* _WHAT YOU ARE ASKED TO DO_
Here is a block of records. Copy every line in it that includes "root".

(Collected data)

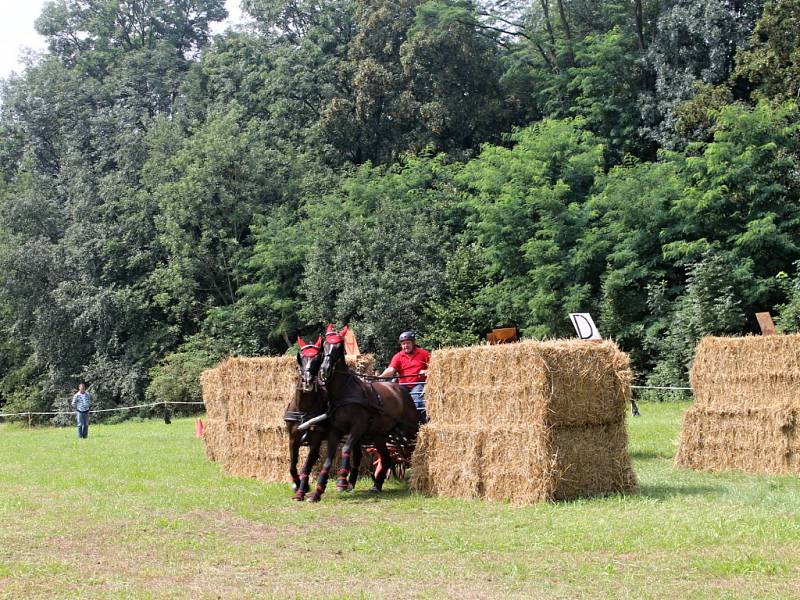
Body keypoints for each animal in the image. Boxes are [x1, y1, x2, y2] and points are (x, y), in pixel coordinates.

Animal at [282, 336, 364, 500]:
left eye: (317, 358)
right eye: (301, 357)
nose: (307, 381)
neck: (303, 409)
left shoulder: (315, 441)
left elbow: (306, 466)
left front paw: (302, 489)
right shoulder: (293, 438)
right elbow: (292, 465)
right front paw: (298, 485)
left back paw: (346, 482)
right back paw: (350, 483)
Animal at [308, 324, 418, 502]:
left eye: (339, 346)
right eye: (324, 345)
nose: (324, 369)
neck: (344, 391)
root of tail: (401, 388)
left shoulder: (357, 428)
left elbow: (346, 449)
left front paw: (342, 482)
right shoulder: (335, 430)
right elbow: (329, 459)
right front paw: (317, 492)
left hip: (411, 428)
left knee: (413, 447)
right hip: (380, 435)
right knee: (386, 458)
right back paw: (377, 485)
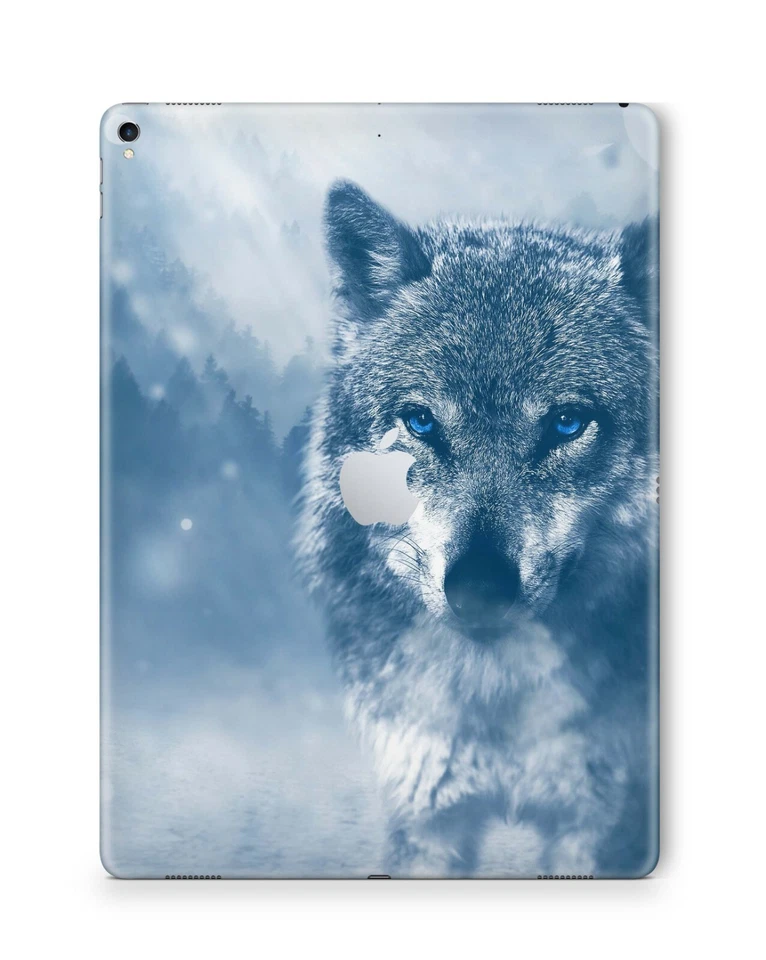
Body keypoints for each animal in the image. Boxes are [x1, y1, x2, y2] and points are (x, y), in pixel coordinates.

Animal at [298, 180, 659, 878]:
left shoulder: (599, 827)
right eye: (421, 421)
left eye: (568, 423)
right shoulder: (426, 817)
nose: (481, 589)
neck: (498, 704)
* * *
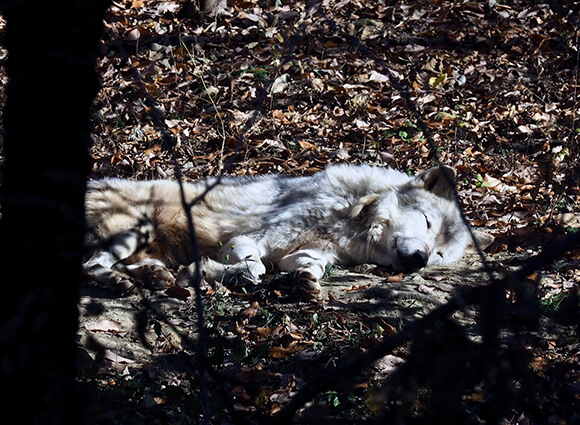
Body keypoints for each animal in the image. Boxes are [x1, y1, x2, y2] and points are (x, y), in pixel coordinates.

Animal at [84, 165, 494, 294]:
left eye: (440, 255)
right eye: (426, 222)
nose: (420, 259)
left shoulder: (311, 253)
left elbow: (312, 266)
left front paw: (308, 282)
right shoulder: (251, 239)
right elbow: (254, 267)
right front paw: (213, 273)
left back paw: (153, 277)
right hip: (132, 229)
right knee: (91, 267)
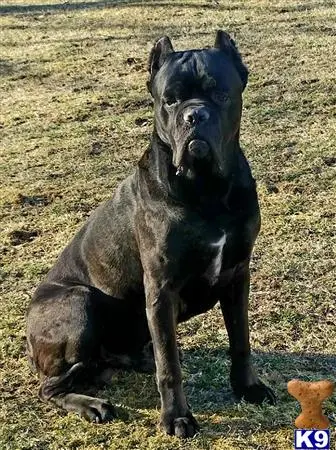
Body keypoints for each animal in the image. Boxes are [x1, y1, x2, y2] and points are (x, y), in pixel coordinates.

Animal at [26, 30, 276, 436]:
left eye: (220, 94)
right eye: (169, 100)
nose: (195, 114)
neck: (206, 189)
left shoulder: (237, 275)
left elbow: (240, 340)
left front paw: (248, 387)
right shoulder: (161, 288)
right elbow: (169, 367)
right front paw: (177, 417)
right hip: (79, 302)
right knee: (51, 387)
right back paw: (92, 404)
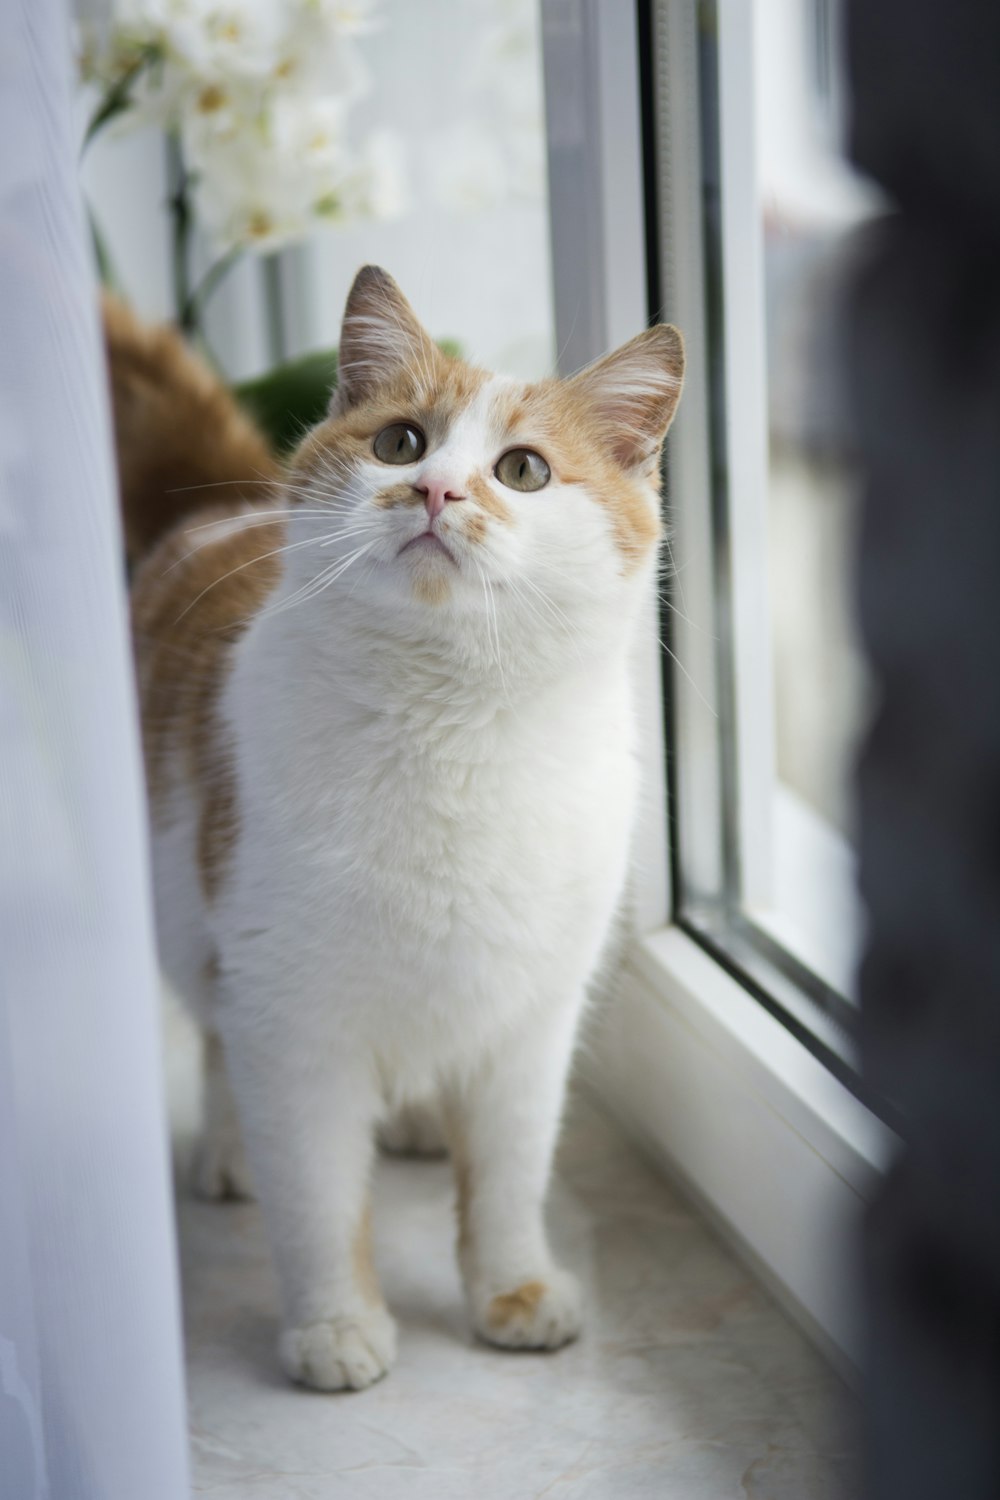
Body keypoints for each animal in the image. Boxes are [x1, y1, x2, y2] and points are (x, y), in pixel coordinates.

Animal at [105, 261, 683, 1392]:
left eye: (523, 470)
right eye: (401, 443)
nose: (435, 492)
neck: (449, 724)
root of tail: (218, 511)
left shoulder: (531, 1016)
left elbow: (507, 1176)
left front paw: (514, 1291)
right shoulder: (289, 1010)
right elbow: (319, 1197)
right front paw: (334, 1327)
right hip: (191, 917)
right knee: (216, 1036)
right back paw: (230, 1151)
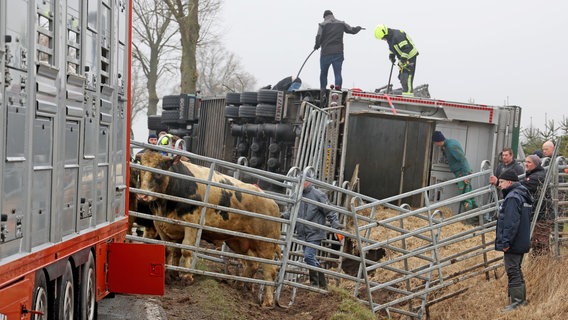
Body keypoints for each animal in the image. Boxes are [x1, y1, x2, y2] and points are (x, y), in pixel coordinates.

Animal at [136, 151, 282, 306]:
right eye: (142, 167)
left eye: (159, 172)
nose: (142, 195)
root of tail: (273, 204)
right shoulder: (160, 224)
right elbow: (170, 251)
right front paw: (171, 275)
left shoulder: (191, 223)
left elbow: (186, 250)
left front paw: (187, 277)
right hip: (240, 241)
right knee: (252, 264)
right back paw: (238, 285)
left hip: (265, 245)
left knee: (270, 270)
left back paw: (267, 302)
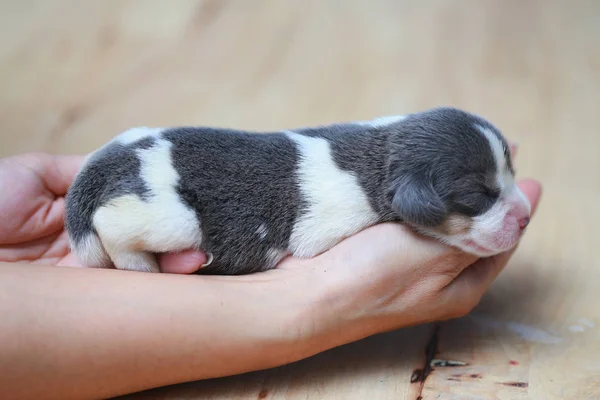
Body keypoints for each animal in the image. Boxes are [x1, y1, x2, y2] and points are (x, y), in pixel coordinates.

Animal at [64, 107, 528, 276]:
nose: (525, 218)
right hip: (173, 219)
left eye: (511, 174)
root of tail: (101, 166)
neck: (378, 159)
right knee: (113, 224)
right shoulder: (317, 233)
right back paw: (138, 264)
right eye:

* _RESULT_
root of tail: (401, 388)
root of tail: (218, 511)
root of tail: (273, 204)
root of tail: (101, 166)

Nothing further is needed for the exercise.